____ EINGABEDATEN
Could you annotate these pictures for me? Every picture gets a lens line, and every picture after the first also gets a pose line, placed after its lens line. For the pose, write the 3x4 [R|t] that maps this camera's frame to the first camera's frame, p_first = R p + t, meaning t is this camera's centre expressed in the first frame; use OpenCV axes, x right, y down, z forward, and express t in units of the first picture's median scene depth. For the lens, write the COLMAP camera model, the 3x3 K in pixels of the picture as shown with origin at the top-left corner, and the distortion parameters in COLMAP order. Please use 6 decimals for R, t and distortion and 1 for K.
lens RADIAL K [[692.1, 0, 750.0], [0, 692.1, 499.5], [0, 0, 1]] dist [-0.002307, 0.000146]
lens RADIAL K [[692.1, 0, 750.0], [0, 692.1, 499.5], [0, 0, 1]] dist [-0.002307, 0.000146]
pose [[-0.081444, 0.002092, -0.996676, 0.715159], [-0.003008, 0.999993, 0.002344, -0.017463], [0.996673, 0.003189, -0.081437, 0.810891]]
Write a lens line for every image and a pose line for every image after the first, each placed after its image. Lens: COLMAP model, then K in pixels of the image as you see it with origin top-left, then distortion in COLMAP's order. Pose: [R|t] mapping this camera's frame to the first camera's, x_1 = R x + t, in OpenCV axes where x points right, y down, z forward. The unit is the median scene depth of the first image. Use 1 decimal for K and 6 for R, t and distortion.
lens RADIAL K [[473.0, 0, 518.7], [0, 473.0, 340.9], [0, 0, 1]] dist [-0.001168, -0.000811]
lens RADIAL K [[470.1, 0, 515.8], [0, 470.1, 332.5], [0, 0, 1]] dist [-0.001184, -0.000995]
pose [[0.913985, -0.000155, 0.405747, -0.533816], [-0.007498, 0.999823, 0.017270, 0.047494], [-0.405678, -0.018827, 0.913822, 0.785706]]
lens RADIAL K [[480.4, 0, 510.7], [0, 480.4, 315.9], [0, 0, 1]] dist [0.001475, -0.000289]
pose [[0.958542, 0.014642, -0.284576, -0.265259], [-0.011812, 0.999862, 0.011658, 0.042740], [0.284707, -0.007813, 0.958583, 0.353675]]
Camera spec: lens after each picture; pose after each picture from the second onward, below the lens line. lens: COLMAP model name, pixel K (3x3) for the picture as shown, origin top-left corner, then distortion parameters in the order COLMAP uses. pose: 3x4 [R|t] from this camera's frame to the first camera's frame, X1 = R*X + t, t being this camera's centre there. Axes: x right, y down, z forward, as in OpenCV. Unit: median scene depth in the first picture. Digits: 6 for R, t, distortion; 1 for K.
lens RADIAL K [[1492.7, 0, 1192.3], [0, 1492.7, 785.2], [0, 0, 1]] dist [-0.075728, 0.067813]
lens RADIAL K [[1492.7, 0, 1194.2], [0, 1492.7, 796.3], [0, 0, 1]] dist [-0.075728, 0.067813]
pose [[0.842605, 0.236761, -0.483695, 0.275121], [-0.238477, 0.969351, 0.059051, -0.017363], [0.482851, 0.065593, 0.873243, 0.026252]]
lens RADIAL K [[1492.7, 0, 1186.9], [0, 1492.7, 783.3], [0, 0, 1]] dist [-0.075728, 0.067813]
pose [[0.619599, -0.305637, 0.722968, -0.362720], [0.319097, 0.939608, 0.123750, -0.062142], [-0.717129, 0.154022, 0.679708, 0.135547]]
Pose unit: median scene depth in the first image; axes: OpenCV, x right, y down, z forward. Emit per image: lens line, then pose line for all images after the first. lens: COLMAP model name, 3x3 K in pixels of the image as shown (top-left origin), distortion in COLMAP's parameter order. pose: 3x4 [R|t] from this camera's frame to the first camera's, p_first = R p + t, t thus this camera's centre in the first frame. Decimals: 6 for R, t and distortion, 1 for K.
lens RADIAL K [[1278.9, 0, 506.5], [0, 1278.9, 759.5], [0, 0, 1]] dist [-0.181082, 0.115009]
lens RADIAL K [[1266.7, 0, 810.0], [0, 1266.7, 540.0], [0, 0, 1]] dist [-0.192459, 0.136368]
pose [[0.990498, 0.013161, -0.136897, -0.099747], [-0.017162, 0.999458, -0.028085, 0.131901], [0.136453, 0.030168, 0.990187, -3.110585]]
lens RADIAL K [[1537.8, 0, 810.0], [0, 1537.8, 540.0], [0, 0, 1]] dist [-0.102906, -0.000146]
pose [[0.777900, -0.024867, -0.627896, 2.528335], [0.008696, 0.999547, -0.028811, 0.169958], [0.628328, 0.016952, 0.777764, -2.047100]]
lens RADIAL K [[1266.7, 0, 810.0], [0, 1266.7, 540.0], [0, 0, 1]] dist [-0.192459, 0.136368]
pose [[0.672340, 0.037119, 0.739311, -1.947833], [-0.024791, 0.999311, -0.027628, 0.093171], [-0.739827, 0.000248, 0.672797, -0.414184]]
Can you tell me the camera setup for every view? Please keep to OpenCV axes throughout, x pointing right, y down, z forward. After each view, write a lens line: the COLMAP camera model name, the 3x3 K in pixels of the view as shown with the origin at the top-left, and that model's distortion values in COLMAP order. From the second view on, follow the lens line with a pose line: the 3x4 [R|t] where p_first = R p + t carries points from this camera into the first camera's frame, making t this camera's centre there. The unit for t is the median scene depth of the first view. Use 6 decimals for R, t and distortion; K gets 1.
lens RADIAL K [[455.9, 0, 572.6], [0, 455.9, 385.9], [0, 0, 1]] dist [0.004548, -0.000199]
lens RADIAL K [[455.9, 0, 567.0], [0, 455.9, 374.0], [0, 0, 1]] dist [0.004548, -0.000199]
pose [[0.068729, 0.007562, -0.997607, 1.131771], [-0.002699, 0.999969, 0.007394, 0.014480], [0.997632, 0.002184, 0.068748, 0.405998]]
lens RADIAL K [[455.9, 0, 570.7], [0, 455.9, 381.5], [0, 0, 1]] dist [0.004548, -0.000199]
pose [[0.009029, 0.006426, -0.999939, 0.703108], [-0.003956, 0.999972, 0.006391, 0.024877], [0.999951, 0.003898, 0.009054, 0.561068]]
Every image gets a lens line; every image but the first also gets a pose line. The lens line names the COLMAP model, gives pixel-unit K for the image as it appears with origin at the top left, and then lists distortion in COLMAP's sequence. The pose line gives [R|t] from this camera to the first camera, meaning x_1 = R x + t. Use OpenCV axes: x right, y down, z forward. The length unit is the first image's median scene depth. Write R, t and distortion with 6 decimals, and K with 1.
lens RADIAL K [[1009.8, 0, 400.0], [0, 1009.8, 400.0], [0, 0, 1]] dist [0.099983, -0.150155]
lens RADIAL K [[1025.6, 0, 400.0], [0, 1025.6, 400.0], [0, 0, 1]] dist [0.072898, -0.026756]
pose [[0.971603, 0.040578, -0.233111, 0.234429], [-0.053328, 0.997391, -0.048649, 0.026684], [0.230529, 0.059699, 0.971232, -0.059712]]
________
ZU ERLEDIGEN: Gib sämtliche Einträge oben Zeichen für Zeichen und ohne jede Änderung wieder.

ANTWORT UNTEN:
Could you annotate these pictures for me? Every picture gets a lens line, and every picture after the first also gets a pose line, placed after its lens line. For the pose, write the 3x4 [R|t] that maps this camera's frame to the first camera's frame, p_first = R p + t, meaning t is this camera's centre expressed in the first frame; use OpenCV axes, x right, y down, z forward, and express t in units of the first picture's median scene depth. For the lens, write the COLMAP camera model, the 3x3 K in pixels of the picture as shown with origin at the top-left corner, and the distortion parameters in COLMAP order. Please use 6 decimals for R, t and distortion and 1 for K.
lens RADIAL K [[692.1, 0, 750.0], [0, 692.1, 499.5], [0, 0, 1]] dist [-0.002307, 0.000146]
lens RADIAL K [[692.1, 0, 750.0], [0, 692.1, 499.5], [0, 0, 1]] dist [-0.002307, 0.000146]
pose [[-0.081444, 0.002092, -0.996676, 0.715159], [-0.003008, 0.999993, 0.002344, -0.017463], [0.996673, 0.003189, -0.081437, 0.810891]]
Write a lens line for every image and a pose line for every image after the first, each placed after its image. Lens: COLMAP model, then K in pixels of the image as you see it with origin top-left, then distortion in COLMAP's order. Pose: [R|t] mapping this camera's frame to the first camera's, x_1 = R x + t, in OpenCV axes where x points right, y down, z forward. The unit is the median scene depth of the first image. Use 1 decimal for K and 6 for R, t and distortion.
lens RADIAL K [[473.0, 0, 518.7], [0, 473.0, 340.9], [0, 0, 1]] dist [-0.001168, -0.000811]
lens RADIAL K [[470.1, 0, 515.8], [0, 470.1, 332.5], [0, 0, 1]] dist [-0.001184, -0.000995]
pose [[0.913985, -0.000155, 0.405747, -0.533816], [-0.007498, 0.999823, 0.017270, 0.047494], [-0.405678, -0.018827, 0.913822, 0.785706]]
lens RADIAL K [[480.4, 0, 510.7], [0, 480.4, 315.9], [0, 0, 1]] dist [0.001475, -0.000289]
pose [[0.958542, 0.014642, -0.284576, -0.265259], [-0.011812, 0.999862, 0.011658, 0.042740], [0.284707, -0.007813, 0.958583, 0.353675]]
Camera spec: lens after each picture; pose after each picture from the second onward, below the lens line. lens: COLMAP model name, pixel K (3x3) for the picture as shown, origin top-left corner, then distortion parameters in the order COLMAP uses. pose: 3x4 [R|t] from this camera's frame to the first camera's frame, X1 = R*X + t, t being this camera's centre there. Axes: x right, y down, z forward, as in OpenCV. Unit: median scene depth in the first picture. Digits: 6 for R, t, distortion; 1 for K.
lens RADIAL K [[1492.7, 0, 1192.3], [0, 1492.7, 785.2], [0, 0, 1]] dist [-0.075728, 0.067813]
lens RADIAL K [[1492.7, 0, 1194.2], [0, 1492.7, 796.3], [0, 0, 1]] dist [-0.075728, 0.067813]
pose [[0.842605, 0.236761, -0.483695, 0.275121], [-0.238477, 0.969351, 0.059051, -0.017363], [0.482851, 0.065593, 0.873243, 0.026252]]
lens RADIAL K [[1492.7, 0, 1186.9], [0, 1492.7, 783.3], [0, 0, 1]] dist [-0.075728, 0.067813]
pose [[0.619599, -0.305637, 0.722968, -0.362720], [0.319097, 0.939608, 0.123750, -0.062142], [-0.717129, 0.154022, 0.679708, 0.135547]]
Pose unit: median scene depth in the first image; axes: OpenCV, x right, y down, z forward. Emit per image: lens line, then pose line for all images after the first. lens: COLMAP model name, 3x3 K in pixels of the image as shown (top-left origin), distortion in COLMAP's parameter order. pose: 3x4 [R|t] from this camera's frame to the first camera's, p_first = R p + t, t thus this camera's centre in the first frame. Decimals: 6 for R, t and distortion, 1 for K.
lens RADIAL K [[1278.9, 0, 506.5], [0, 1278.9, 759.5], [0, 0, 1]] dist [-0.181082, 0.115009]
lens RADIAL K [[1266.7, 0, 810.0], [0, 1266.7, 540.0], [0, 0, 1]] dist [-0.192459, 0.136368]
pose [[0.990498, 0.013161, -0.136897, -0.099747], [-0.017162, 0.999458, -0.028085, 0.131901], [0.136453, 0.030168, 0.990187, -3.110585]]
lens RADIAL K [[1537.8, 0, 810.0], [0, 1537.8, 540.0], [0, 0, 1]] dist [-0.102906, -0.000146]
pose [[0.777900, -0.024867, -0.627896, 2.528335], [0.008696, 0.999547, -0.028811, 0.169958], [0.628328, 0.016952, 0.777764, -2.047100]]
lens RADIAL K [[1266.7, 0, 810.0], [0, 1266.7, 540.0], [0, 0, 1]] dist [-0.192459, 0.136368]
pose [[0.672340, 0.037119, 0.739311, -1.947833], [-0.024791, 0.999311, -0.027628, 0.093171], [-0.739827, 0.000248, 0.672797, -0.414184]]
Can you tell me the camera setup for every view? Please keep to OpenCV axes throughout, x pointing right, y down, z forward. After each view, write a lens line: the COLMAP camera model name, the 3x3 K in pixels of the view as shown with the origin at the top-left, and that model's distortion values in COLMAP order. From the second view on, follow the lens line with a pose line: the 3x4 [R|t] where p_first = R p + t carries points from this camera into the first camera's frame, making t this camera's centre there. The unit for t is the median scene depth of the first view. Use 6 decimals for R, t and distortion; K gets 1.
lens RADIAL K [[455.9, 0, 572.6], [0, 455.9, 385.9], [0, 0, 1]] dist [0.004548, -0.000199]
lens RADIAL K [[455.9, 0, 567.0], [0, 455.9, 374.0], [0, 0, 1]] dist [0.004548, -0.000199]
pose [[0.068729, 0.007562, -0.997607, 1.131771], [-0.002699, 0.999969, 0.007394, 0.014480], [0.997632, 0.002184, 0.068748, 0.405998]]
lens RADIAL K [[455.9, 0, 570.7], [0, 455.9, 381.5], [0, 0, 1]] dist [0.004548, -0.000199]
pose [[0.009029, 0.006426, -0.999939, 0.703108], [-0.003956, 0.999972, 0.006391, 0.024877], [0.999951, 0.003898, 0.009054, 0.561068]]
Every image gets a lens line; every image but the first also gets a pose line. The lens line names the COLMAP model, gives pixel-unit K for the image as it appears with origin at the top left, and then lists distortion in COLMAP's sequence. The pose line gives [R|t] from this camera to the first camera, meaning x_1 = R x + t. Use OpenCV axes: x right, y down, z forward. The length unit is the first image's median scene depth. Write R, t and distortion with 6 decimals, and K with 1.
lens RADIAL K [[1009.8, 0, 400.0], [0, 1009.8, 400.0], [0, 0, 1]] dist [0.099983, -0.150155]
lens RADIAL K [[1025.6, 0, 400.0], [0, 1025.6, 400.0], [0, 0, 1]] dist [0.072898, -0.026756]
pose [[0.971603, 0.040578, -0.233111, 0.234429], [-0.053328, 0.997391, -0.048649, 0.026684], [0.230529, 0.059699, 0.971232, -0.059712]]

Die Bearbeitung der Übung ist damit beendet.